Glove Embeddings
Closed this issue · 11 comments
Dear author,
I just noticed that the Glove embeddings that were used are filtered. For future references, I am wondering how these embeddings were filtered? Are they filtered based on their occurrence or perhaps based on words that occur in the used datasets?
To make the model light weight, I selected only words that appear in the train, dev, and test sets. In fact, it is equivalent to using the whole GloVE. Just that, the latter will make the model much larger. If the model is evaluated on other test sets, it's recommended to use the whole GLoVE.
Thanks for the quick response!
And how was the #UNK# token computed?
PAD and UNK tokens are randomly initialized and fixed.
I see, I also noticed that in your code you checked if an #UNK# token was added, if so, you would take the mean of entities and use that as the #UNK# token. Why did you decide to use a random init vector, rather than the mean of all entities/words?
I remember I have two ways to initialize unk token: Random and mean of all word vectors. In practice I didn't see any significant differences in performance. You could try one of them.
So I read that you removed words that do not occur more than 2-3 times in AIDA. Is that all the filtering that was applied? Meaning the only words that were removed, were words that did not occur more than 2-3 times in AIDA-train, while you considered all words for the remaining datasets.

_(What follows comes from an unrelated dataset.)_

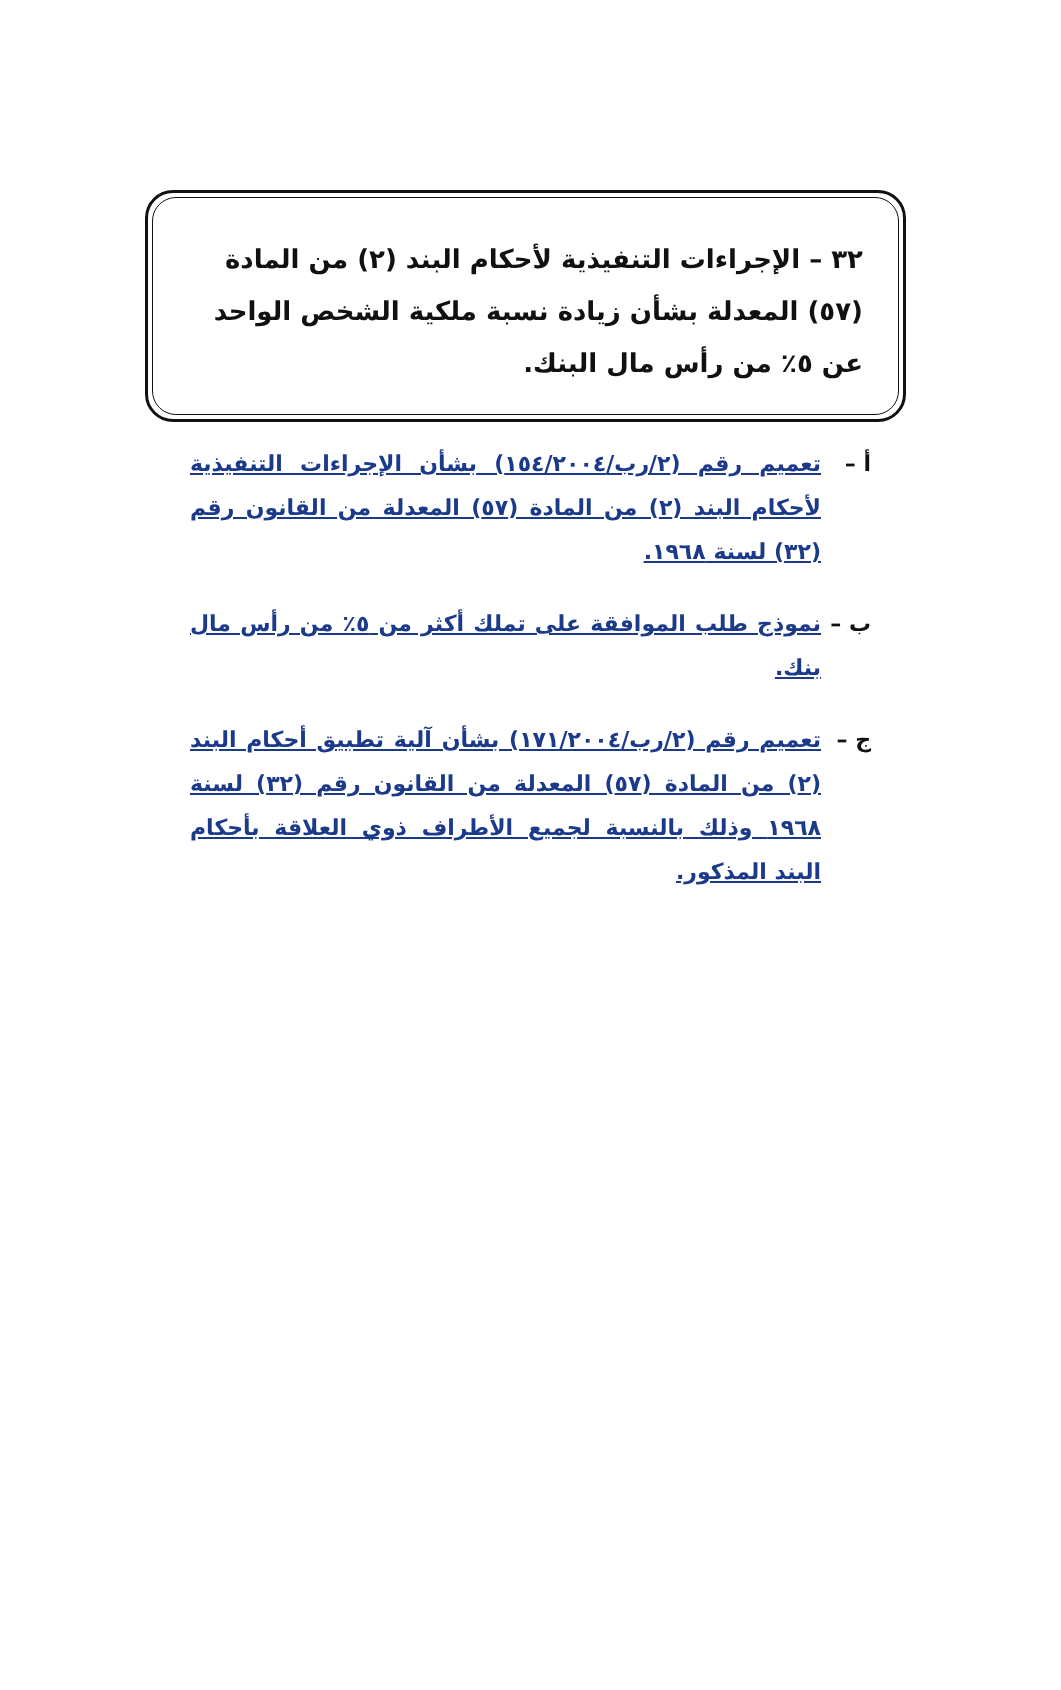٣٢ – الإجراءات التنفيذية لأحكام البند (٢) من المادة (٥٧) المعدلة بشأن زيادة نسبة ملكية الشخص الواحد عن ٥٪ من رأس مال البنك.
أ – تعميم رقم (٢/رب/١٥٤/٢٠٠٤) بشأن الإجراءات التنفيذية لأحكام البند (٢) من المادة (٥٧) المعدلة من القانون رقم (٣٢) لسنة ١٩٦٨.
ب – نموذج طلب الموافقة على تملك أكثر من ٥٪ من رأس مال بنك.
ج – تعميم رقم (٢/رب/١٧١/٢٠٠٤) بشأن آلية تطبيق أحكام البند (٢) من المادة (٥٧) المعدلة من القانون رقم (٣٢) لسنة ١٩٦٨ وذلك بالنسبة لجميع الأطراف ذوي العلاقة بأحكام البند المذكور.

If I were to use this model on other datasets. What would your recommendation be? Use the Glove embeddings and simply replace all words that do not occur with the #UNK# token or use al GLoVe embeddings (as was stated before)?
I don't remember that part. Can u tell me which file (and line) are u looking at?
Sorry, with words I meant tokens from the set of Glove embeddings. You stated this in a previous issue [0].
[0] #12
Ok, now I remember. In fact I didn't put the code for building the vocabulary here as it is just a bash command line. So, I have to admit that I'm writing based on my memory (and sorry for being unprofessional). Right, I don't do any further filtering. If u see anything wrong, please let me know.
No problem! So to clarify, you did not perform any filtering and all words in both training, validation and test sets were considered? Or did you in fact remove words that occurred fewer than 2-3 times for the training set?
Thank you so much for taking the time to answer my questions!
I think it's easy to check, by comparing the model's vocabulary with the vocabularies of GloVE and of all the datasets. I don't think I do any more filtering.